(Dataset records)
--

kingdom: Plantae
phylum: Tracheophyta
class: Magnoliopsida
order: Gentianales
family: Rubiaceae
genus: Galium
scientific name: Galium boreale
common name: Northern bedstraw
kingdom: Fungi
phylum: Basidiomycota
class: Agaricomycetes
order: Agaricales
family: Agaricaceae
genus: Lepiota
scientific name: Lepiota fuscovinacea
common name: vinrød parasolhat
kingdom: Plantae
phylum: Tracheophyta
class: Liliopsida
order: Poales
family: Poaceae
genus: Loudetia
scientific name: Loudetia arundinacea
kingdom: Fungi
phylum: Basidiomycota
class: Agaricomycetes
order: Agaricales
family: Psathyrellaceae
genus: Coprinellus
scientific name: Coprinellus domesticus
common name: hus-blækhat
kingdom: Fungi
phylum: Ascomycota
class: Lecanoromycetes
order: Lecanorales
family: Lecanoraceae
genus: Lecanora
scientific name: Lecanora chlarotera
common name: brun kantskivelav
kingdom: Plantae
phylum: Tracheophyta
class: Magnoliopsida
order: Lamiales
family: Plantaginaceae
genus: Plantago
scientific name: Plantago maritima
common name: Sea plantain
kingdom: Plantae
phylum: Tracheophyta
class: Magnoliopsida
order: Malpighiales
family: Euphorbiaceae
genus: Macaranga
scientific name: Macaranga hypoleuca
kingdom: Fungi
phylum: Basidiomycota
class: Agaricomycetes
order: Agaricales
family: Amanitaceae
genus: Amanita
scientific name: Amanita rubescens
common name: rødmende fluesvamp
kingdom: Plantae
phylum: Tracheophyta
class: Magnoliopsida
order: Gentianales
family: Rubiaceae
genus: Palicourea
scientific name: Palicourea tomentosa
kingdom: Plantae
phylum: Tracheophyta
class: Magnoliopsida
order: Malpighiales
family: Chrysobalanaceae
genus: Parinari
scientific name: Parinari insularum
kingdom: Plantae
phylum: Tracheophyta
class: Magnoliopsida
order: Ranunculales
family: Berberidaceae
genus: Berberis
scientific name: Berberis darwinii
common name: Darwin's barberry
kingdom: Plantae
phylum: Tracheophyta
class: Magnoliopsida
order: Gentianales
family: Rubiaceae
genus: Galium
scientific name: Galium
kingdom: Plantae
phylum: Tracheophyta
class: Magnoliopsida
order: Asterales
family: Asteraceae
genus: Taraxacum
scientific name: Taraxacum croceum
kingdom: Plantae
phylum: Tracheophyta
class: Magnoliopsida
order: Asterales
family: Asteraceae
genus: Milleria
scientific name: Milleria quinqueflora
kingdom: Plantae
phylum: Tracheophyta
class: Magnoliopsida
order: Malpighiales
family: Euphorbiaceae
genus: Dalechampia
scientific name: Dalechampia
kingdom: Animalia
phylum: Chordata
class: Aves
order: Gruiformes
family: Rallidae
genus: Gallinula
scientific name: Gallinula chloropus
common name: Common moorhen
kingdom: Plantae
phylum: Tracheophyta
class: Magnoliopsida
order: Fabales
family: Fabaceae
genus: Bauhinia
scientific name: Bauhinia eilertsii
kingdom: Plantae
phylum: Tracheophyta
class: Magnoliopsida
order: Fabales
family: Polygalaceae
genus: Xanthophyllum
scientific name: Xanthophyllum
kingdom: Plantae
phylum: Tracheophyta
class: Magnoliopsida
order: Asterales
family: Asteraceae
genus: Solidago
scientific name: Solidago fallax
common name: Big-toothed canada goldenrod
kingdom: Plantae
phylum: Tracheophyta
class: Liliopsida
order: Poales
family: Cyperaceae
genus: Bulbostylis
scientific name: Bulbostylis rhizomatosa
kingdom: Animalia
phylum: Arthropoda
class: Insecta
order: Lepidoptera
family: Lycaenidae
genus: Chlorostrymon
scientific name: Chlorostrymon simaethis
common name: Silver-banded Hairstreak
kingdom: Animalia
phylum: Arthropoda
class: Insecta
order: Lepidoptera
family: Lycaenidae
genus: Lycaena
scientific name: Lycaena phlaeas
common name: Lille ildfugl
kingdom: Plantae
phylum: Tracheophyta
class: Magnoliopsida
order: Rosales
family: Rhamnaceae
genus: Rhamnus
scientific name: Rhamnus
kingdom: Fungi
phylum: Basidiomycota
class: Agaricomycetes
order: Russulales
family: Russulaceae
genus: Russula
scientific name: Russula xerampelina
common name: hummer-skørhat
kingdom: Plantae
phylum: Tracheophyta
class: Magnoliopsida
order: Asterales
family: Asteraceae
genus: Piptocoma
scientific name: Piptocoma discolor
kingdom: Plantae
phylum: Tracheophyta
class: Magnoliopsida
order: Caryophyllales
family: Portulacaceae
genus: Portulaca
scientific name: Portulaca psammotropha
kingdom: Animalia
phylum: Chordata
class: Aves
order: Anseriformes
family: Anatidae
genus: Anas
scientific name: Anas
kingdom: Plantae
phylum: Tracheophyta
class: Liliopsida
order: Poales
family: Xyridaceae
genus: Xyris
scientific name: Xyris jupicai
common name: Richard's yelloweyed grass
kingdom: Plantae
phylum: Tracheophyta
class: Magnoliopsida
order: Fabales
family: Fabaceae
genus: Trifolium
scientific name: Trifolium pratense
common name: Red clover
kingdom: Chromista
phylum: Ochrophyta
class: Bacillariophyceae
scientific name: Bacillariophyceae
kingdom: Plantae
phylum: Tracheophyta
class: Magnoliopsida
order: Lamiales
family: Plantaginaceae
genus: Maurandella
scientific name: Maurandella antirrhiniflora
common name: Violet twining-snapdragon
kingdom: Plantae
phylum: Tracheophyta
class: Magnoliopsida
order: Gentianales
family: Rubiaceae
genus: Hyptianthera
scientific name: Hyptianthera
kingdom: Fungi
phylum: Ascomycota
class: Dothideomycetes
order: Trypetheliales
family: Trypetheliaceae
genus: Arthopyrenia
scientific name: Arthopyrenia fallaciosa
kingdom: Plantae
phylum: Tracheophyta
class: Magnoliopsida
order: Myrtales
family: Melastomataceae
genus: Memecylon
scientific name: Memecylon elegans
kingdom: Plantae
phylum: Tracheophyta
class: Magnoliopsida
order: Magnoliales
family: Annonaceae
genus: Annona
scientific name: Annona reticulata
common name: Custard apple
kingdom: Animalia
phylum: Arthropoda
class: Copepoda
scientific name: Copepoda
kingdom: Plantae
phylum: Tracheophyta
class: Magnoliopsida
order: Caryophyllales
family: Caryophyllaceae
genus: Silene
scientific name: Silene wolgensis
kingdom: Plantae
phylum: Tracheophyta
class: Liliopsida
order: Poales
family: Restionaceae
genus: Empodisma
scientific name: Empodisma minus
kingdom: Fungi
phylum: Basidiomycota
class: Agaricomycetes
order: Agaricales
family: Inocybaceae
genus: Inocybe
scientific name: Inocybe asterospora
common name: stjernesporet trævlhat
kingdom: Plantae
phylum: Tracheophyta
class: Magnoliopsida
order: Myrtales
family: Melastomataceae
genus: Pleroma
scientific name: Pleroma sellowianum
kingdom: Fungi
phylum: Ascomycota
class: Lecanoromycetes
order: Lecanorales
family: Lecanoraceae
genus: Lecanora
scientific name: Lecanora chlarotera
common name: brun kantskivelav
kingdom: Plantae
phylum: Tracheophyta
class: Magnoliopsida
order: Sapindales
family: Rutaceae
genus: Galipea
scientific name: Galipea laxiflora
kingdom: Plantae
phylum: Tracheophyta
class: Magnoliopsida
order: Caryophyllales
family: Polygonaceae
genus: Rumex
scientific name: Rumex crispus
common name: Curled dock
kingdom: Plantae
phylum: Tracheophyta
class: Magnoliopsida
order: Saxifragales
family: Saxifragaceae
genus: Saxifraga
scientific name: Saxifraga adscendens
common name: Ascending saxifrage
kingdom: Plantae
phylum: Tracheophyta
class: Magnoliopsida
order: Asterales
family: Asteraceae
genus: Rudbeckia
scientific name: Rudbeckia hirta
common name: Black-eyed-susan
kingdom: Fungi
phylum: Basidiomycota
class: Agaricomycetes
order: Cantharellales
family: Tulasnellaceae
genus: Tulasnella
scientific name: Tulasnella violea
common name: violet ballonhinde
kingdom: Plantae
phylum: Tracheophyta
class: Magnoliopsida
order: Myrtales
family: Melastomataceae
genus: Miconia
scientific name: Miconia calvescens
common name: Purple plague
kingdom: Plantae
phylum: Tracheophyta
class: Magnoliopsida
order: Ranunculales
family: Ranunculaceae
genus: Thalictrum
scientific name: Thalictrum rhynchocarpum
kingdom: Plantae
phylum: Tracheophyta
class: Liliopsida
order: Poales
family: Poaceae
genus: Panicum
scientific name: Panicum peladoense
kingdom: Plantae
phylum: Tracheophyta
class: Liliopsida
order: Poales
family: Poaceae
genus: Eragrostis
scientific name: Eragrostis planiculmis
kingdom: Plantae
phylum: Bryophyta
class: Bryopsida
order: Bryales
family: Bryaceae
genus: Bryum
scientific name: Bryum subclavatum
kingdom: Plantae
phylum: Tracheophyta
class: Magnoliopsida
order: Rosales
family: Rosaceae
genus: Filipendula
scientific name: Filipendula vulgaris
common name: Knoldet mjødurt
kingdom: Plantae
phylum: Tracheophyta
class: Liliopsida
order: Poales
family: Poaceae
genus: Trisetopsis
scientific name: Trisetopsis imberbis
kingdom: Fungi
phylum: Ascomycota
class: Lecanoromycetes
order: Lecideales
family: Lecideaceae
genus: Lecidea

--

__REQUIREMENTS__. Reproduce verbatim the lines of the data above, beginning with the first line and ending with the line containing "scientific name: Coprinellus domesticus", inclusive.

__RESPONSE TO THIS TASK__.
kingdom: Plantae
phylum: Tracheophyta
class: Magnoliopsida
order: Gentianales
family: Rubiaceae
genus: Galium
scientific name: Galium boreale
common name: Northern bedstraw
kingdom: Fungi
phylum: Basidiomycota
class: Agaricomycetes
order: Agaricales
family: Agaricaceae
genus: Lepiota
scientific name: Lepiota fuscovinacea
common name: vinrød parasolhat
kingdom: Plantae
phylum: Tracheophyta
class: Liliopsida
order: Poales
family: Poaceae
genus: Loudetia
scientific name: Loudetia arundinacea
kingdom: Fungi
phylum: Basidiomycota
class: Agaricomycetes
order: Agaricales
family: Psathyrellaceae
genus: Coprinellus
scientific name: Coprinellus domesticus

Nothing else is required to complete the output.